17 En nu geschiedde het de volgende dag dat koning Limhi een oproep onder zijn gehele volk liet uitgaan, opdat zij daardoor bij de tempel tezamen konden komen om de woorden te horen die hij tot hen zou spreken.

18 En het geschiedde, toen zij tezamen waren gekomen, dat hij hen als volgt toesprak en zei: O mijn volk, hef uw hoofd op en wees getroost; want zie, de tijd is nabij, of niet veraf, dat wij niet langer aan onze vijanden onderworpen zullen zijn, niettegenstaande onze vele worstelingen, die tevergeefs zijn geweest; toch vertrouw ik erop dat er nog een beslissende worsteling zal plaatsvinden.

19 Daarom, hef uw hoofd op en verheug u en stel uw vertrouwen in God, in die God die de God van Abraham en Izak en Jakob was; en ook die God die de kinderen van Israël uit het land Egypte bracht en hen over het droge door de Rode Zee deed trekken, en hen met manna voedde, opdat zij niet zouden omkomen in de wildernis; en nog veel meer dingen deed Hij voor hen.

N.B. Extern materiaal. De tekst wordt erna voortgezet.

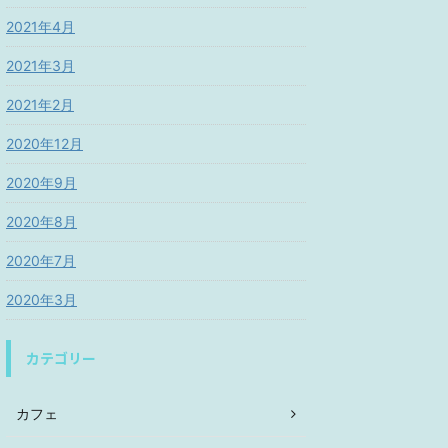
2021年4月
2021年3月
2021年2月
2020年12月
2020年9月
2020年8月
2020年7月
2020年3月
カテゴリー
カフェ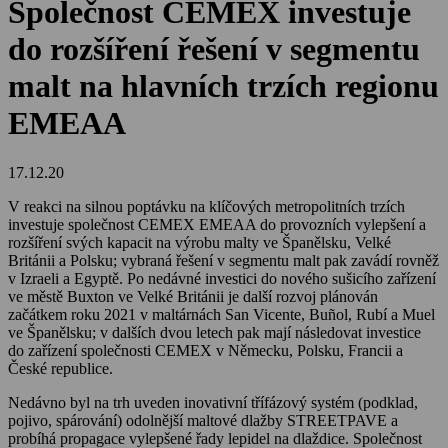
Společnost CEMEX investuje
do rozšíření řešení v segmentu
malt na hlavních trzích regionu
EMEAA
17.12.20
V reakci na silnou poptávku na klíčových metropolitních trzích
investuje společnost CEMEX EMEAA do provozních vylepšení a
rozšíření svých kapacit na výrobu malty ve Španělsku, Velké
Británii a Polsku; vybraná řešení v segmentu malt pak zavádí rovněž
v Izraeli a Egyptě. Po nedávné investici do nového sušicího zařízení
ve městě Buxton ve Velké Británii je další rozvoj plánován
začátkem roku 2021 v maltárnách San Vicente, Buñol, Rubí a Muel
ve Španělsku; v dalších dvou letech pak mají následovat investice
do zařízení společnosti CEMEX v Německu, Polsku, Francii a
České republice.
Nedávno byl na trh uveden inovativní třífázový systém (podklad,
pojivo, spárování) odolnější maltové dlažby STREETPAVE a
probíhá propagace vylepšené řady lepidel na dlaždice. Společnost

20 En voorts, diezelfde God heeft onze vaderen uit het land Jeruzalem gebracht en zijn volk tot op heden bewaard en behouden; en zie, het is wegens onze ongerechtigheden en gruwelen dat Hij ons tot knechtschap heeft gebracht.

21 En u allen bent heden getuigen dat Zeniff, die tot koning over dit volk werd uitgeroepen, overbegerig was om het land van zijn vaderen erfelijk te bezitten en daarom misleid werd door de geslepenheid en listigheid van koning Laman, die een verdrag met koning Zeniff sloot en het bezit van een gedeelte van het land, ja, de stad Lehi-Nephi en de stad Shilom en het omliggende land, in zijn hand gaf —

22 en dat alles deed hij enkel met het doel dit volk te onderwerpen ofwel te knechten. En zie, nu betalen wij schatting aan de koning van de Lamanieten ten bedrage van de helft van onze maïs en onze gerst, en zelfs van al ons graan van iedere soort, en de helft van de worp van ons kleinvee en onze runderen; ja, de helft van alles wat wij hebben of bezitten dwingt de koning van de Lamanieten ons af, of anders ons leven.

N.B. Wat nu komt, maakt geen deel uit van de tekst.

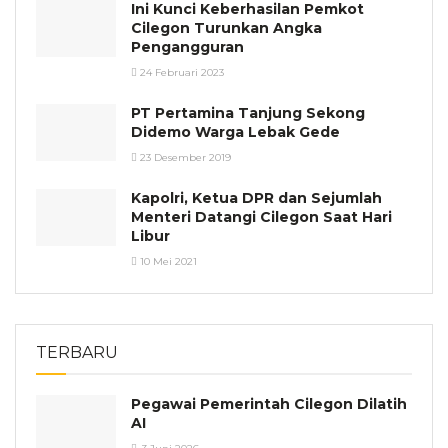
Ini Kunci Keberhasilan Pemkot
Cilegon Turunkan Angka
Pengangguran
24 Februari 2023
PT Pertamina Tanjung Sekong
Didemo Warga Lebak Gede
23 Desember 2019
Kapolri, Ketua DPR dan Sejumlah
Menteri Datangi Cilegon Saat Hari
Libur
10 Mei 2021
TERBARU
Pegawai Pemerintah Cilegon Dilatih
AI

23 En nu, is dit niet zwaar te dragen? En is deze, onze rampspoed, niet groot? Zie nu welk een ernstige reden wij hebben om te treuren.

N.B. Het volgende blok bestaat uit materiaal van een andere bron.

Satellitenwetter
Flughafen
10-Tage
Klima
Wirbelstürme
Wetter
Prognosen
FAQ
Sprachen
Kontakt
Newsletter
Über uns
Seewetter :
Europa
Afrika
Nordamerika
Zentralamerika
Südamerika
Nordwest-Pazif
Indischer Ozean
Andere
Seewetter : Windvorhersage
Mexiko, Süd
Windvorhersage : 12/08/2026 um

24 Ja, ik zeg u, wij hebben vele redenen om te treuren; want zie, hoevelen van onze broeders zijn gedood, en hun bloed is tevergeefs vergoten, en alles wegens ongerechtigheid.

25 Want als dit volk niet tot overtreding was vervallen, zou de Heer niet hebben toegestaan dat dit grote kwaad hen had getroffen. Maar zie, zij wilden niet naar zijn woorden luisteren; en er ontstonden twisten onder hen, zelfs in die mate dat zij onder elkaar bloed vergoten.

26 En zij hebben een profeet van de Heer gedood, ja, een uitverkoren man Gods, die hen wees op hun goddeloosheid en gruwelen, en profeteerde over vele dingen die zullen komen, ja, zelfs de komst van Christus.

27 En omdat hij hun zei dat Christus de God, de Vader van alle dingen was, en zei dat Hij het beeld van de mens zou aannemen, en dat dat het beeld zou zijn waarnaar de mens in het begin was geschapen; of met andere woorden, hij zei dat de mens naar het beeld van God was geschapen, en dat God onder de mensenkinderen zou neerdalen en vlees en bloed zou aannemen en zou uitgaan over het aardoppervlak —

28 en nu, omdat hij dat zei, brachten zij hem ter dood; en nog veel meer dingen deden zij waarmee zij de verbolgenheid van God over zich brachten. Daarom, wie verwondert zich erover dat zij in knechtschap leven en met grote rampspoed worden geslagen?

29 Want zie, de Heer heeft gezegd: Ik zal mijn volk ten dage van hun overtreding niet te hulp komen, maar Ik zal hun wegen versperren, zodat zij niet voorspoedig zijn; en hun daden zullen zijn als een struikelblok op hun pad.

30 En voorts zegt Hij: Als mijn volk vuilheid zaait, zal het het kaf ervan in de wervelwind oogsten; en de uitwerking ervan is vergif.

31 En voorts zegt Hij: Als mijn volk vuilheid zaait, zal het de oostenwind oogsten, die onmiddellijke vernietiging brengt.

32 En nu, zie, de belofte van de Heer is vervuld, en u wordt geslagen en gepijnigd.

33 Maar indien u zich tot de Heer wendt met een volmaakt voornemen van hart en uw vertrouwen in Hem stelt, en Hem met alle ijver van uw verstand dient — als u dat doet, zal Hij u, naar zijn eigen wil en welbehagen, uit uw knechtschap verlossen.